Your copy begins at the line with "DÉCOUVREZ LA SOLUTION HA" and runs through the end of the data below. Set down only those lines exactly, without pictures.

***** INFORMATION SHOWN *****

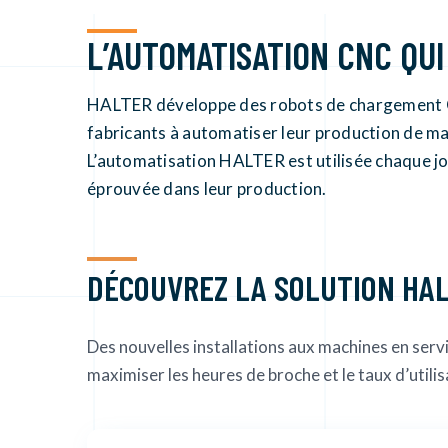
L’AUTOMATISATION CNC QUI
HALTER développe des robots de chargement C
fabricants à automatiser leur production de man
L’automatisation HALTER est utilisée chaque jo
éprouvée dans leur production.
DÉCOUVREZ LA SOLUTION HA
Des nouvelles installations aux machines en serv
maximiser les heures de broche et le taux d’utili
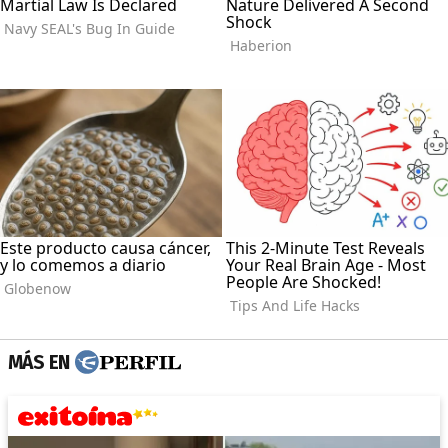
MÁS EN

*****

→ WRITTEN RESPONSE:
DÉCOUVREZ LA SOLUTION HA
Des nouvelles installations aux machines en serv
maximiser les heures de broche et le taux d’utili
MÁS EN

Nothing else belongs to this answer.